LINCOLN CARTAXO DE LIRA
Advogado e Administrador de Empresas

segunda-feira, 4 de novembro de 2013

O poeta cientista


       Lembro com carinho e muita saudade de Seu Hélio Guimarães, uma pessoa muito querida de nossa família, cantando de forma arrebatadora: “De noite/Rondo a cidade/A te procurar/Sem encontrar/No meio de olhos espio/Em todos os bares/Você não está...”. Tem gente que diz que é o hino de São Paulo. É a história de uma prostituta que vai matar o amante.
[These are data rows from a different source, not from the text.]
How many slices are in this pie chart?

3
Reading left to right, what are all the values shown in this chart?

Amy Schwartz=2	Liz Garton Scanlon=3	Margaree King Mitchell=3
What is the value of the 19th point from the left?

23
Uma música que impregnou corações e mentes.
            Foi a partir daí, ouvindo pela primeira vez essa canção chamada “Ronda”, que passei a conhecer um pouco da obra de Paulo Vanzolini – poeta, compositor e zoólogo. Embora seja autor de mais de 70 músicas, ele não se considerava um profissional da área. Doutor em biologia pela Universidade de Harvard, a zoologia foi a sua grande paixão, mas nunca deixou de apreciar a boa música junto com a boemia.
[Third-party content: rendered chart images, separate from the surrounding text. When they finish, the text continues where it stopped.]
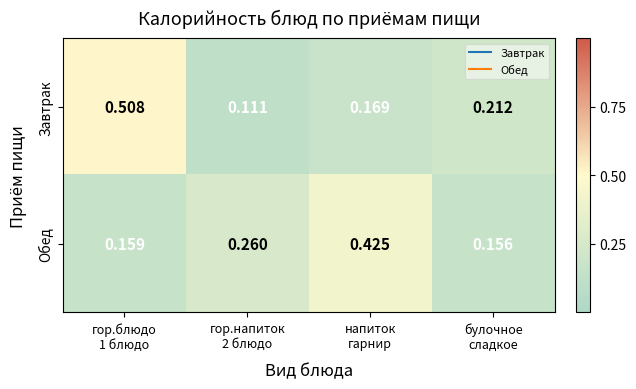

Which series has the largest range (max minus min)?

Завтрак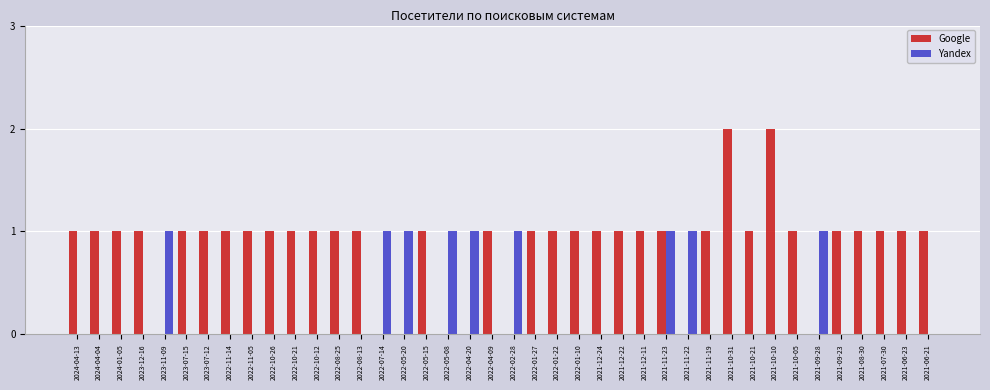

Reading right to left, what are all the values shown in this chart?

Google: 1	1	1	1	1	0	1	2	1	2	1	0	1	1	1	1	1	1	1	0	1	0	0	1	0	0	1	1	1	1	1	1	1	1	1	0	1	1	1	1
Yandex: 0	0	0	0	0	1	0	0	0	0	0	1	1	0	0	0	0	0	0	1	0	1	1	0	1	1	0	0	0	0	0	0	0	0	0	1	0	0	0	0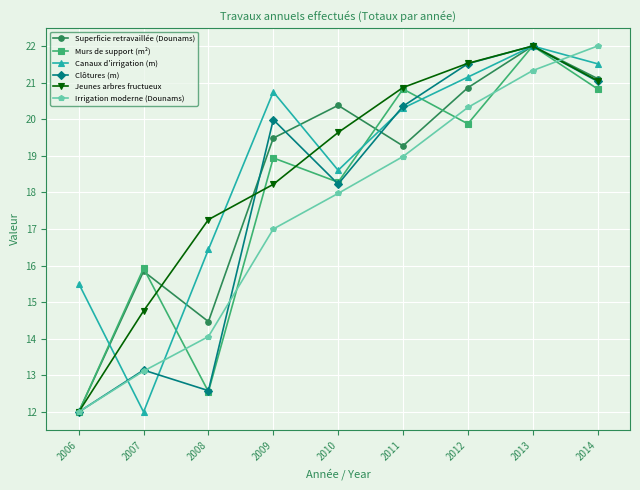

Rank the categories by Clôtures (m) value from highest to lowest.

2013, 2012, 2014, 2011, 2009, 2010, 2007, 2008, 2006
            A hipocrisia e o pedantismo é que mais me incomoda, pois o referido compositor não os tinha, e procurava demonstrar que não tinha esses “atributos” tão instigantes no meio artístico. A música “Ronda” que se tornou um clássico do samba paulista, serviu de inspiração para outra obra que retrata a capital paulista, “Sampa”, de Caetano Veloso. Porém, com seus lábios entreabertos esboçando àquele sorriso, dizia: “Uma música é considerada plágio quando tem oito compassos de outra. ‘Sampa’ tem quatorze compassos de ‘Ronda’. É uma citação”.
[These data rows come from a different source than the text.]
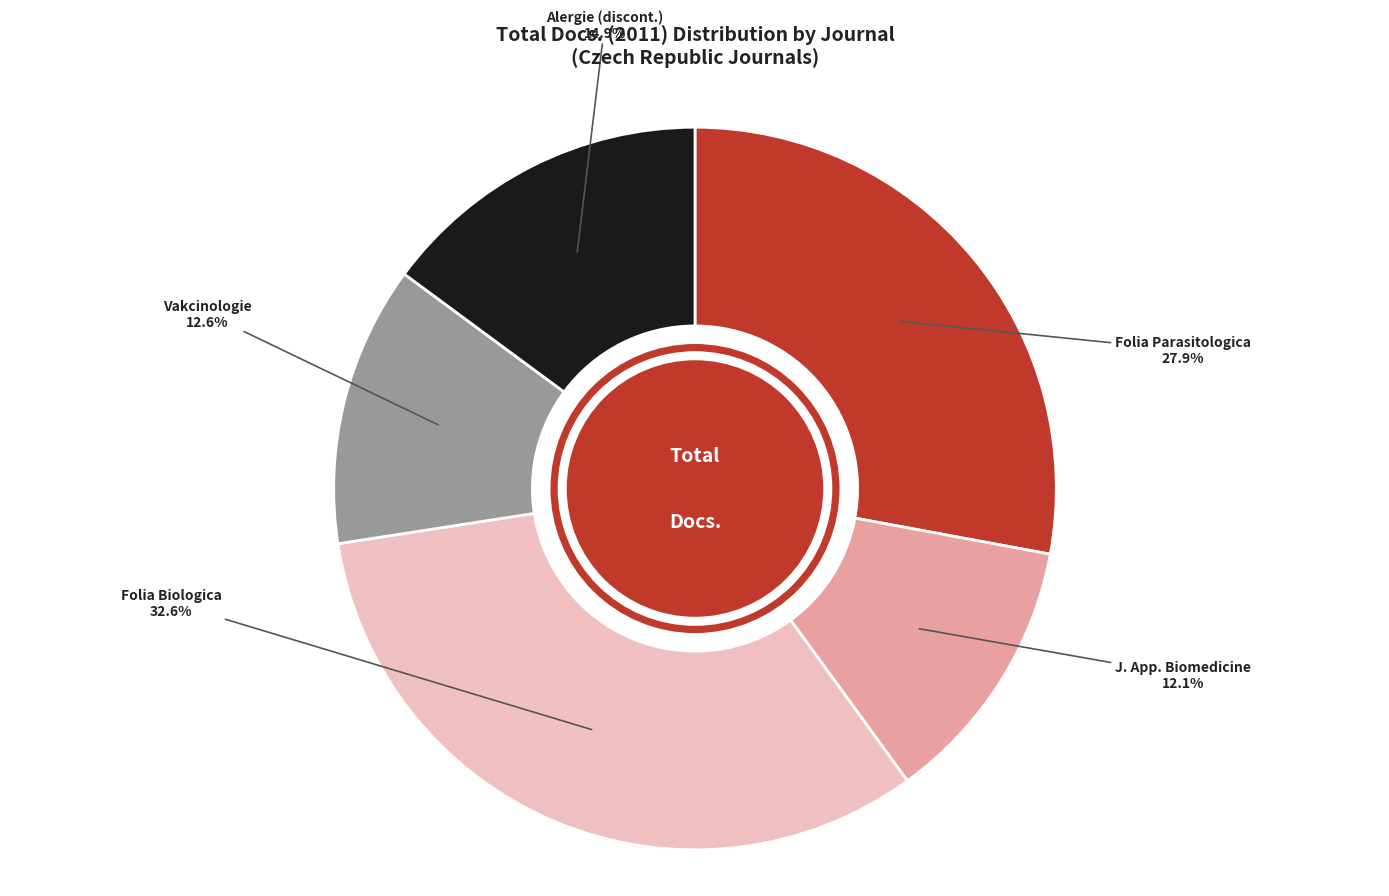

Does any single category account for the majority?

No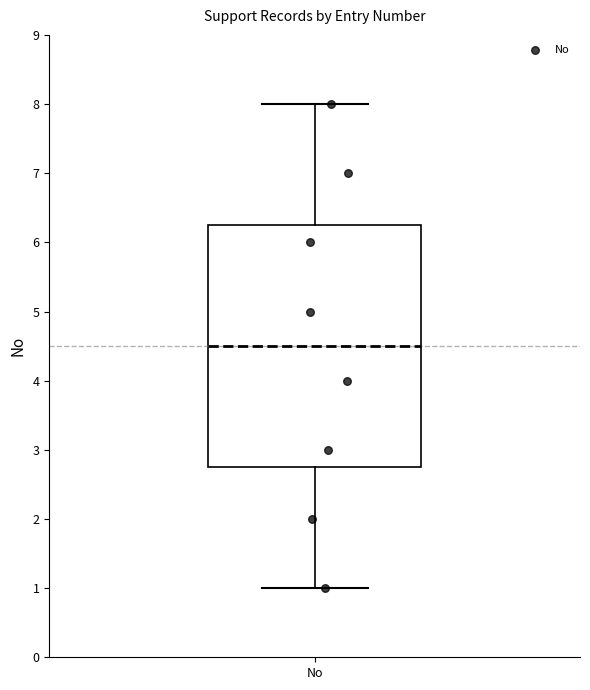

Where is the upper edge of the box for No on the y-axis? The values are not printed on the chart, so give them approximately, as read against the axis.

6.3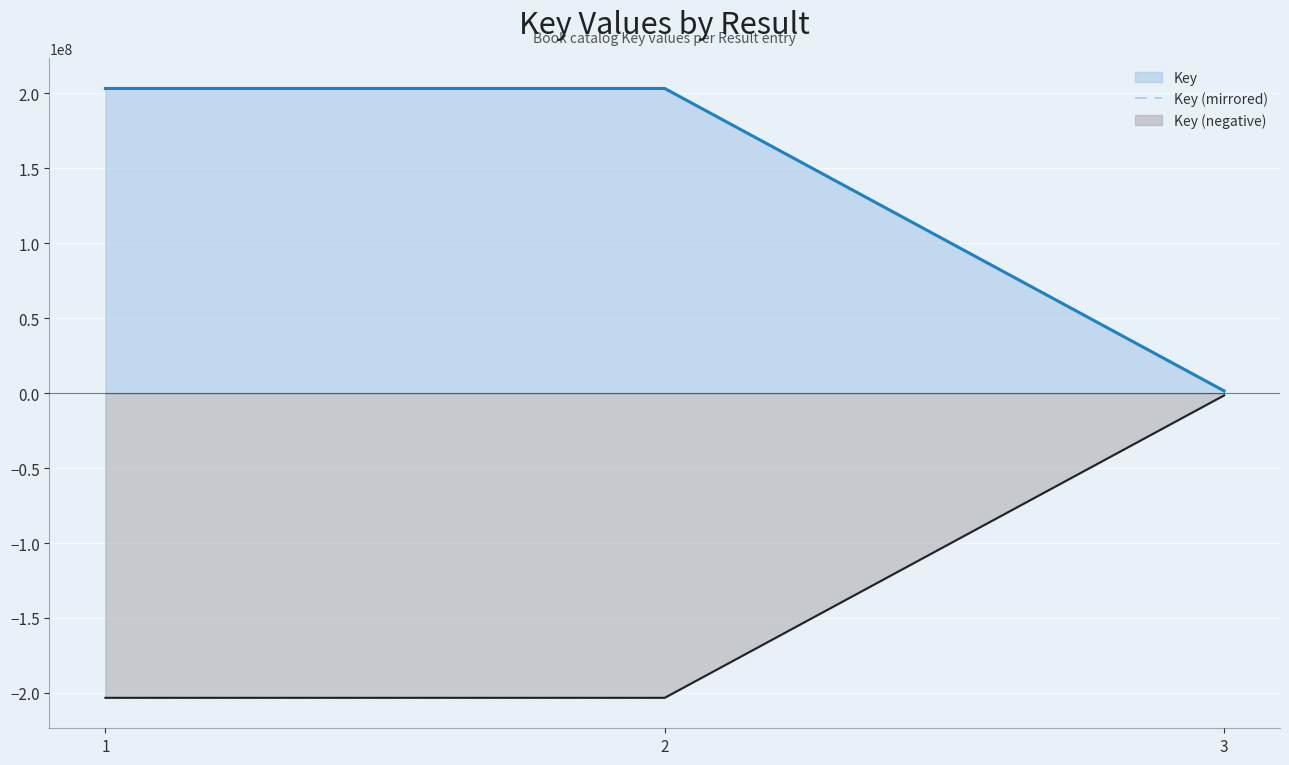

What is the value of the Key (negative) point at the 1st from the left?

-203280344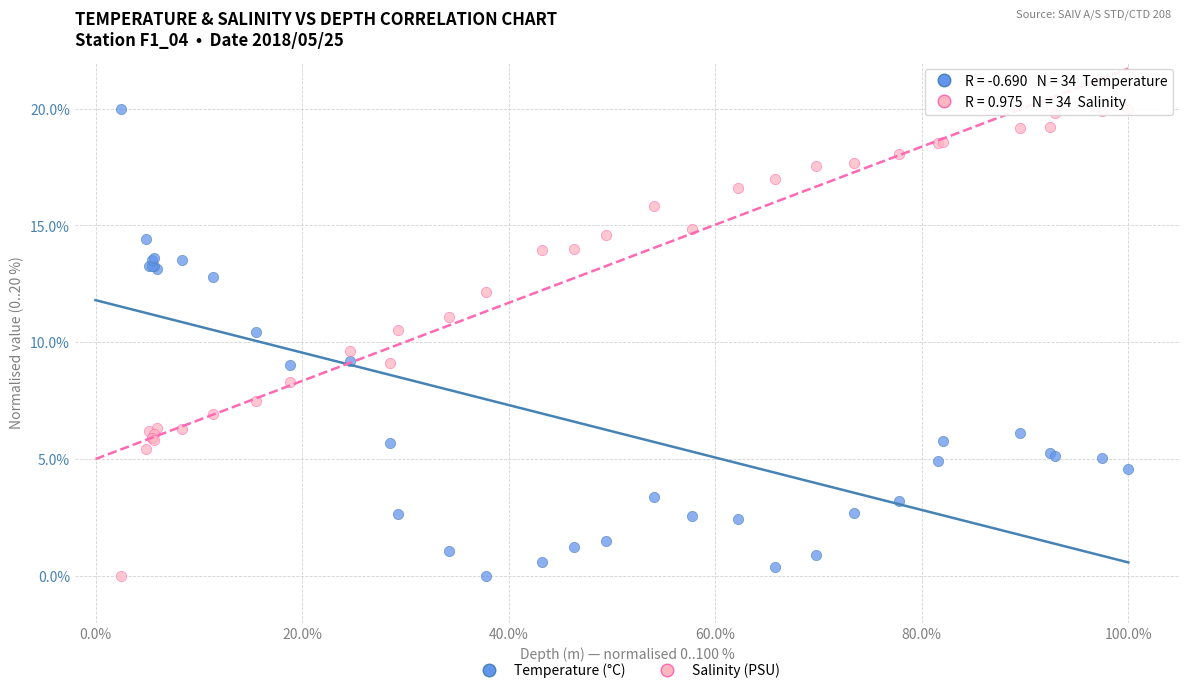

What is the X range (max minus min) for the scatter plot?

97.5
            Foi em “mil novecentos e Araci de Almeida”, brincava aos sorrisos Seu Hélio, ao referir e cantar o samba “Volta Por Cima”, outro notável sucesso de Paulo Vanzolini: “Reconhece a queda/E não desanime/Levanta, sacode a poeira/Dá volta por cima...”. É uma daquelas canções que a gente ouve e jamais esquece.
            Para nós, pensadores contemporâneos, trocando em miúdos, tais versos traduzem: se alguém lhe fecha a porta, não gaste energia em vão, procure as janelas. Lembre-se da sabedoria da água: a água nunca discute com seus obstáculos, mas os contorna. Ou melhor, ainda: se um projeto não dê certo, respire fundo e parta para um novo projeto. Não se dê tempo para se sentir derrotado, “nem a pau!”.
            Olha, neste papo-cabeça, como diz a garotada por aí, vejo que o compositor Paulo Vanzolini faz parte da linhagem artística com Tom Jobim, pondo em prática os ensinamentos que recebera de Heitor Villa-Lobos sobre o “ouvido de dentro” não tem nada a ver com o “ouvido de fora”.
            Às vezes, paro e pergunto: por que não a parece outros poetas da música como Paulo Vanzoline? Será que a fonte secou? Ou até quando vamos ter que aturar a pobreza melódica cheia de gracinhas e vazia de conteúdo?